EXTRAIT À LIRE.

Ceux qui ont réussi à survivre meurent maintenant dans les décombres, car les secours ne peuvent pas les atteindre sous les bombardements constants.

Poutine veille personnellement à ce que l’aide humanitaire n’atteigne pas Marioupol et que le convoi de réfugiés ne puisse pas quitter la ville. Cinq tentatives ont déjà échoué.

Il exerce ce chantage en prenant 400 000 personnes en otage, en les tuant jour après jour.

Voilà ce que signifie la « diplomatie aux conditions de Poutine ».

Malheureusement, la communauté internationale et les gouvernements occidentaux ne prennent pas de mesures suffisantes pour arrêter le génocide au 21ème siècle.

Les journalistes ne peuvent pas se rendre sur place pour révéler la véritable horreur qui se déroule à Marioupol.

On apprend que les employés de la Croix-Rouge auraient déjà quitté Marioupol.

Je lance un appel fort à tous les journalistes, blogueurs et autres personnes indifférentes et leur demande de partager des informations sur le génocide à Marioupol où des centaines de personnes meurent chaque jour.

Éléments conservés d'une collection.
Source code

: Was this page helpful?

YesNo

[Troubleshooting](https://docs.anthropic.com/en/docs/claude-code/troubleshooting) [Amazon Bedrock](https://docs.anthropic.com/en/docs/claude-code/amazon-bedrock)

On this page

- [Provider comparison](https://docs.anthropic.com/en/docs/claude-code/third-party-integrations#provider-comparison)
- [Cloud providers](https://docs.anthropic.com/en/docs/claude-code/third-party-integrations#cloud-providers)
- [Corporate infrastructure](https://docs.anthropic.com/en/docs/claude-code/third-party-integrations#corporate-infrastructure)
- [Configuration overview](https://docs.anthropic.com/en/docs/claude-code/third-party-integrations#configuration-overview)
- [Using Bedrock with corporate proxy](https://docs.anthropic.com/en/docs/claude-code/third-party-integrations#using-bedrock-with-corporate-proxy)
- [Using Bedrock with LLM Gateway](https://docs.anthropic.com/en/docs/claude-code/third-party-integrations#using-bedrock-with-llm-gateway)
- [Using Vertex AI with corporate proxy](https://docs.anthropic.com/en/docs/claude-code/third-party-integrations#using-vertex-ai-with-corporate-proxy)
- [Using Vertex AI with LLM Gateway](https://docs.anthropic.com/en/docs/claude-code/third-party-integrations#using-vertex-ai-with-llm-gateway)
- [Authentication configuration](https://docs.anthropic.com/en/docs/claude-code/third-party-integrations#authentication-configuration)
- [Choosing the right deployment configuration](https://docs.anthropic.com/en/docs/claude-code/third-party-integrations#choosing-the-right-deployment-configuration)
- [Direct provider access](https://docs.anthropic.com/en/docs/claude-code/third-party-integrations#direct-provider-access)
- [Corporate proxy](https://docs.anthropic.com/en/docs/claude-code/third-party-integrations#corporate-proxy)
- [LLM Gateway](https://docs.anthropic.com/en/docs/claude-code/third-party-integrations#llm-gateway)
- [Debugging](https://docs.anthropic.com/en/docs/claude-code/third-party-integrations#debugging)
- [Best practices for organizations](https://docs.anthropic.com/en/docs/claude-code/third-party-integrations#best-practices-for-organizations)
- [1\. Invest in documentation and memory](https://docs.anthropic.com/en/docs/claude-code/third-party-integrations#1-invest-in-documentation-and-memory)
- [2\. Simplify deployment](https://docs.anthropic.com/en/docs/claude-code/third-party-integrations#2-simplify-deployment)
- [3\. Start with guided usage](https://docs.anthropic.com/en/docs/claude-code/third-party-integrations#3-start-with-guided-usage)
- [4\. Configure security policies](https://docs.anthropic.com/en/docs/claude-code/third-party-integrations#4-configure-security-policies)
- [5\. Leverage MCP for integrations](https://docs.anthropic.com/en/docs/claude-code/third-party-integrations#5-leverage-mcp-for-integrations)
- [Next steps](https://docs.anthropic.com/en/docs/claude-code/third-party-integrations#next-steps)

QUESTIONS.
A: Extrayez de l'extrait sur Marioupol le passage qui commence à « Ceux qui ont » et se termine à « au 21ème siècle. ».
B: Rédigez la suite de l'extrait sur le siège de Marioupol, à partir de sa dernière phrase.

LISTE DES RÉPONSES.
A:
Ceux qui ont réussi à survivre meurent maintenant dans les décombres, car les secours ne peuvent pas les atteindre sous les bombardements constants.

Poutine veille personnellement à ce que l’aide humanitaire n’atteigne pas Marioupol et que le convoi de réfugiés ne puisse pas quitter la ville. Cinq tentatives ont déjà échoué.

Il exerce ce chantage en prenant 400 000 personnes en otage, en les tuant jour après jour.

Voilà ce que signifie la « diplomatie aux conditions de Poutine ».

Malheureusement, la communauté internationale et les gouvernements occidentaux ne prennent pas de mesures suffisantes pour arrêter le génocide au 21ème siècle.

B:
Il est maintenant clair que Poutine a l’intention d’anéantir Marioupol pour tenter de forcer le gouvernement ukrainien à capituler. Il ne se soucie pas des gens, seulement du territoire (et des usines métallurgiques qui, soit dit en passant, ne sont pas endommagées).

Chaque jour qui passe voit s’éloigner les chances d’évacuer les citoyens restant à Marioupol.

Nous demandons aux gouvernements américain et européens de prendre des mesures décisives avant que Marioupol ne devienne un nouveau « Baby Yar », à Kyïv, où plus de 100 000 Juifs ont été assassinés pendant la Seconde Guerre mondiale.

Cette fois, le nombre de victimes risque d’être bien plus élevé et il s’agira de civils de différentes nationalités vivant dans la ville multinationale de Marioupol : Ukrainiens, Russes, Grecs, Juifs, Bulgares et bien d’autres.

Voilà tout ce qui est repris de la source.